Job
Copy every line of all the records below word for word, leaving the pictures out of your answer.

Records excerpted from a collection
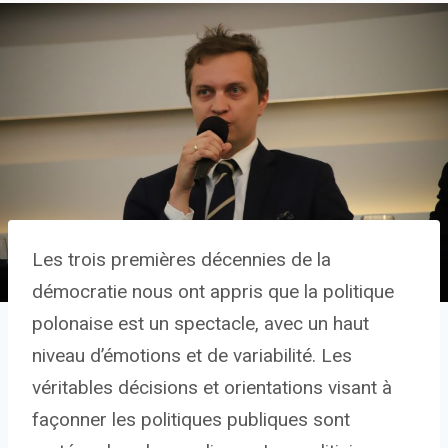
Les trois premières décennies de la
démocratie nous ont appris que la politique
polonaise est un spectacle, avec un haut
niveau d’émotions et de variabilité. Les
véritables décisions et orientations visant à
façonner les politiques publiques sont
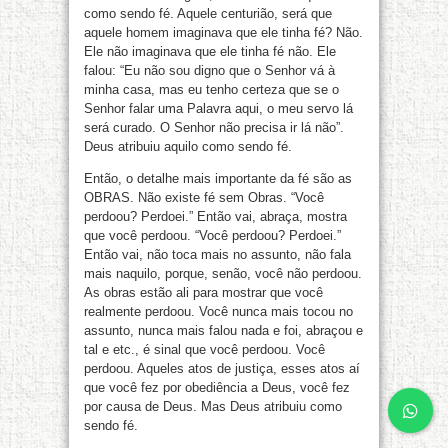
como sendo fé. Aquele centurião, será que
aquele homem imaginava que ele tinha fé? Não.
Ele não imaginava que ele tinha fé não. Ele
falou: “Eu não sou digno que o Senhor vá à
minha casa, mas eu tenho certeza que se o
Senhor falar uma Palavra aqui, o meu servo lá
será curado. O Senhor não precisa ir lá não”.
Deus atribuiu aquilo como sendo fé.
Então, o detalhe mais importante da fé são as
OBRAS. Não existe fé sem Obras. “Você
perdoou? Perdoei.” Então vai, abraça, mostra
que você perdoou. “Você perdoou? Perdoei.”
Então vai, não toca mais no assunto, não fala
mais naquilo, porque, senão, você não perdoou.
As obras estão ali para mostrar que você
realmente perdoou. Você nunca mais tocou no
assunto, nunca mais falou nada e foi, abraçou e
tal e etc., é sinal que você perdoou. Você
perdoou. Aqueles atos de justiça, esses atos aí
que você fez por obediência a Deus, você fez
por causa de Deus. Mas Deus atribuiu como
sendo fé.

Response for this exercise
Les trois premières décennies de la
démocratie nous ont appris que la politique
polonaise est un spectacle, avec un haut
niveau d’émotions et de variabilité. Les
véritables décisions et orientations visant à
façonner les politiques publiques sont
como sendo fé. Aquele centurião, será que
aquele homem imaginava que ele tinha fé? Não.
Ele não imaginava que ele tinha fé não. Ele
falou: “Eu não sou digno que o Senhor vá à
minha casa, mas eu tenho certeza que se o
Senhor falar uma Palavra aqui, o meu servo lá
será curado. O Senhor não precisa ir lá não”.
Deus atribuiu aquilo como sendo fé.
Então, o detalhe mais importante da fé são as
OBRAS. Não existe fé sem Obras. “Você
perdoou? Perdoei.” Então vai, abraça, mostra
que você perdoou. “Você perdoou? Perdoei.”
Então vai, não toca mais no assunto, não fala
mais naquilo, porque, senão, você não perdoou.
As obras estão ali para mostrar que você
realmente perdoou. Você nunca mais tocou no
assunto, nunca mais falou nada e foi, abraçou e
tal e etc., é sinal que você perdoou. Você
perdoou. Aqueles atos de justiça, esses atos aí
que você fez por obediência a Deus, você fez
por causa de Deus. Mas Deus atribuiu como
sendo fé.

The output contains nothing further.